More low-wage workers will be covered by the Colorado laws governing overtime pay and breaks under a draft policy change released Monday afternoon, which also would dramatically raise the salary threshold at which employers no longer have to pay their employees overtime.
The draft represents a major win for Colorado labor groups, that have long been pushing for the changes and say they’re decades in the making. Although the organizations didn’t get everything they wanted, they were still celebrating Monday’s announcement as a major improvement.
Dennis Dougherty, executive director of the AFL-CIO in Colorado, called the draft “an important step towards changing that reality for workers across the state.”
“This order helps ensure that more Colorado employees are fairly compensated, receive basic job protections and are not forced to work excessively long hours without being paid an extra penny,” Dougherty said in a written statement.
Currently, there are only four classes of workers covered by Colorado’s overtime and break protections, including people who have jobs in retail and service, commercial support, food and beverage, and health and medical.
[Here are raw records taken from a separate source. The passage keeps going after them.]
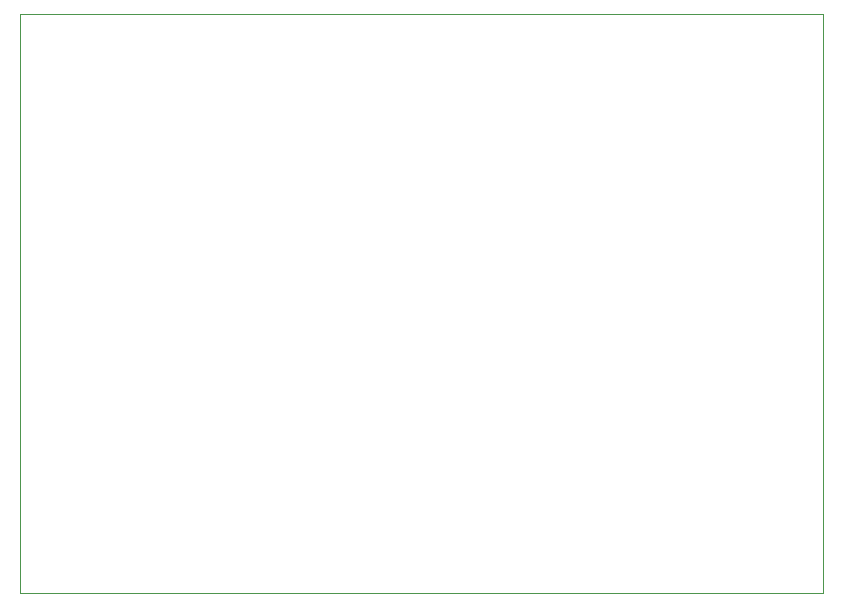
<source format=gbo>
G75*
G70*
%OFA0B0*%
%FSLAX24Y24*%
%IPPOS*%
%LPD*%
%AMOC8*
5,1,8,0,0,1.08239X$1,22.5*
%
%ADD10C,0.0000*%
D10*
X001314Y000380D02*
X001314Y019671D01*
X028086Y019671D01*
X028086Y000380D01*
X001314Y000380D01*
M02*

</source>
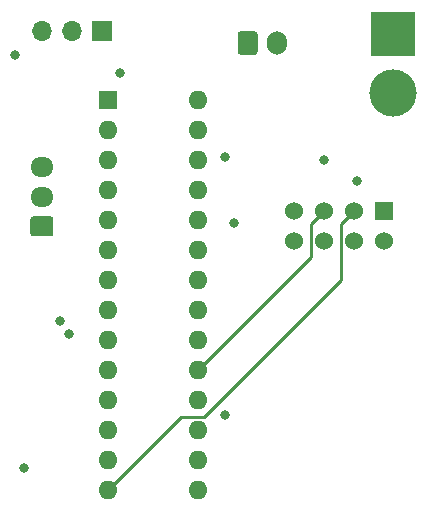
<source format=gbr>
G04 #@! TF.GenerationSoftware,KiCad,Pcbnew,5.1.6-c6e7f7d~87~ubuntu20.04.1*
G04 #@! TF.CreationDate,2020-11-08T20:48:53+01:00*
G04 #@! TF.ProjectId,soil_humidity_module,736f696c-5f68-4756-9d69-646974795f6d,rev?*
G04 #@! TF.SameCoordinates,Original*
G04 #@! TF.FileFunction,Copper,L3,Inr*
G04 #@! TF.FilePolarity,Positive*
%FSLAX46Y46*%
G04 Gerber Fmt 4.6, Leading zero omitted, Abs format (unit mm)*
G04 Created by KiCad (PCBNEW 5.1.6-c6e7f7d~87~ubuntu20.04.1) date 2020-11-08 20:48:53*
%MOMM*%
%LPD*%
G01*
G04 APERTURE LIST*
G04 #@! TA.AperFunction,ViaPad*
%ADD10C,1.524000*%
G04 #@! TD*
G04 #@! TA.AperFunction,ViaPad*
%ADD11R,1.524000X1.524000*%
G04 #@! TD*
G04 #@! TA.AperFunction,ViaPad*
%ADD12O,1.700000X2.000000*%
G04 #@! TD*
G04 #@! TA.AperFunction,ViaPad*
%ADD13O,1.950000X1.700000*%
G04 #@! TD*
G04 #@! TA.AperFunction,ViaPad*
%ADD14R,3.800000X3.800000*%
G04 #@! TD*
G04 #@! TA.AperFunction,ViaPad*
%ADD15C,4.000000*%
G04 #@! TD*
G04 #@! TA.AperFunction,ViaPad*
%ADD16R,1.700000X1.700000*%
G04 #@! TD*
G04 #@! TA.AperFunction,ViaPad*
%ADD17O,1.700000X1.700000*%
G04 #@! TD*
G04 #@! TA.AperFunction,ViaPad*
%ADD18R,1.600000X1.600000*%
G04 #@! TD*
G04 #@! TA.AperFunction,ViaPad*
%ADD19O,1.600000X1.600000*%
G04 #@! TD*
G04 #@! TA.AperFunction,ViaPad*
%ADD20C,0.800000*%
G04 #@! TD*
G04 #@! TA.AperFunction,Conductor*
%ADD21C,0.250000*%
G04 #@! TD*
G04 APERTURE END LIST*
D10*
X161544000Y-105156000D03*
X161544000Y-102616000D03*
X164084000Y-105156000D03*
X164084000Y-102616000D03*
X166624000Y-105156000D03*
X166624000Y-102616000D03*
X169164000Y-105156000D03*
D11*
X169164000Y-102616000D03*
D12*
X160132400Y-88366600D03*
G04 #@! TA.AperFunction,ViaPad*
G36*
G01*
X156782400Y-89116600D02*
X156782400Y-87616600D01*
G75*
G02*
X157032400Y-87366600I250000J0D01*
G01*
X158232400Y-87366600D01*
G75*
G02*
X158482400Y-87616600I0J-250000D01*
G01*
X158482400Y-89116600D01*
G75*
G02*
X158232400Y-89366600I-250000J0D01*
G01*
X157032400Y-89366600D01*
G75*
G02*
X156782400Y-89116600I0J250000D01*
G01*
G37*
G04 #@! TD.AperFunction*
D13*
X140208000Y-98886000D03*
X140208000Y-101386000D03*
G04 #@! TA.AperFunction,ViaPad*
G36*
G01*
X140933000Y-104736000D02*
X139483000Y-104736000D01*
G75*
G02*
X139233000Y-104486000I0J250000D01*
G01*
X139233000Y-103286000D01*
G75*
G02*
X139483000Y-103036000I250000J0D01*
G01*
X140933000Y-103036000D01*
G75*
G02*
X141183000Y-103286000I0J-250000D01*
G01*
X141183000Y-104486000D01*
G75*
G02*
X140933000Y-104736000I-250000J0D01*
G01*
G37*
G04 #@! TD.AperFunction*
D14*
X169926000Y-87630000D03*
D15*
X169926000Y-92630000D03*
D16*
X145288000Y-87376000D03*
D17*
X142748000Y-87376000D03*
X140208000Y-87376000D03*
D18*
X145796000Y-93218000D03*
D19*
X153416000Y-126238000D03*
X145796000Y-95758000D03*
X153416000Y-123698000D03*
X145796000Y-98298000D03*
X153416000Y-121158000D03*
X145796000Y-100838000D03*
X153416000Y-118618000D03*
X145796000Y-103378000D03*
X153416000Y-116078000D03*
X145796000Y-105918000D03*
X153416000Y-113538000D03*
X145796000Y-108458000D03*
X153416000Y-110998000D03*
X145796000Y-110998000D03*
X153416000Y-108458000D03*
X145796000Y-113538000D03*
X153416000Y-105918000D03*
X145796000Y-116078000D03*
X153416000Y-103378000D03*
X145796000Y-118618000D03*
X153416000Y-100838000D03*
X145796000Y-121158000D03*
X153416000Y-98298000D03*
X145796000Y-123698000D03*
X153416000Y-95758000D03*
X145796000Y-126238000D03*
X153416000Y-93218000D03*
D20*
X166878000Y-100076000D03*
X164084000Y-98298000D03*
X155702000Y-98044000D03*
X141732000Y-111887000D03*
X155702000Y-119888000D03*
X156464000Y-103632000D03*
X138684000Y-124333000D03*
X146812000Y-90932000D03*
X142494000Y-113030000D03*
X137922000Y-89408000D03*
D21*
X152001001Y-120032999D02*
X145796000Y-126238000D01*
X153956001Y-120032999D02*
X152001001Y-120032999D01*
X165536999Y-108452001D02*
X153956001Y-120032999D01*
X165536999Y-103703001D02*
X165536999Y-108452001D01*
X166624000Y-102616000D02*
X165536999Y-103703001D01*
X162996999Y-106497001D02*
X153416000Y-116078000D01*
X162996999Y-103703001D02*
X162996999Y-106497001D01*
X164084000Y-102616000D02*
X162996999Y-103703001D01*
M02*

</source>
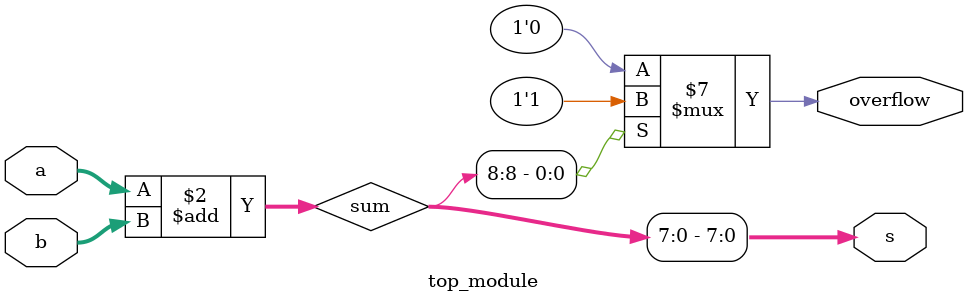
<source format=sv>
module top_module (
    input [7:0] a,
    input [7:0] b,
    output reg [7:0] s,
    output reg overflow
);

    // Internal Signal to hold intermediate addition result
    reg signed [8:0] sum;

    always @* begin
        // Perform addition
        sum = a + b;

        // Check for overflow
        if (sum[8] == 1 || sum[8] == -1)
            overflow = 1;
        else
            overflow = 0;

        // Assign sum to output s[7:0]
        s = sum[7:0];
    end

endmodule

</source>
That’s left construction workers, farm workers, manufacturing employees and domestic home helpers outside the rules.
The proposed policy changes released by the Colorado Department of Labor and Employment would change that, bringing most professions under the broader umbrella.
However, while the draft calls for agricultural workers to be granted some breaks, it doesn’t afford them overtime and minimum wage protections, a carveout that labor organizations were immediately concerned about.
“These are among the most marginalized and vulnerable workers in our state, and they’ve been historically excluded from many critical protections,” said David Seligman, executive director of the labor organization Towards Justice. “The CDLE should go further in ensuring that our basic minimum labor standards are extended to everyone.
Also under the proposed rules, starting in March, salaried workers who make less than $42,500 a year must be granted overtime pay. That threshold is slated to increase annually to $57,500 by 2026, the draft says.
Under current law, most salaried workers don’t have to be paid overtime as long as the amount they are making each year is roughly equivalent to minimum wage.
“We are going to be urging the agency to cut back on that ramp-up period,” Seligman said. “Overwork and underpay are a problem right now.”
The final rules are slated to be released on Jan. 10 after a public hearing on Dec. 16 and a comment deadline that ends on Dec. 31. The Colorado Department of Labor and Employment drafted the rules and will decide on their final version.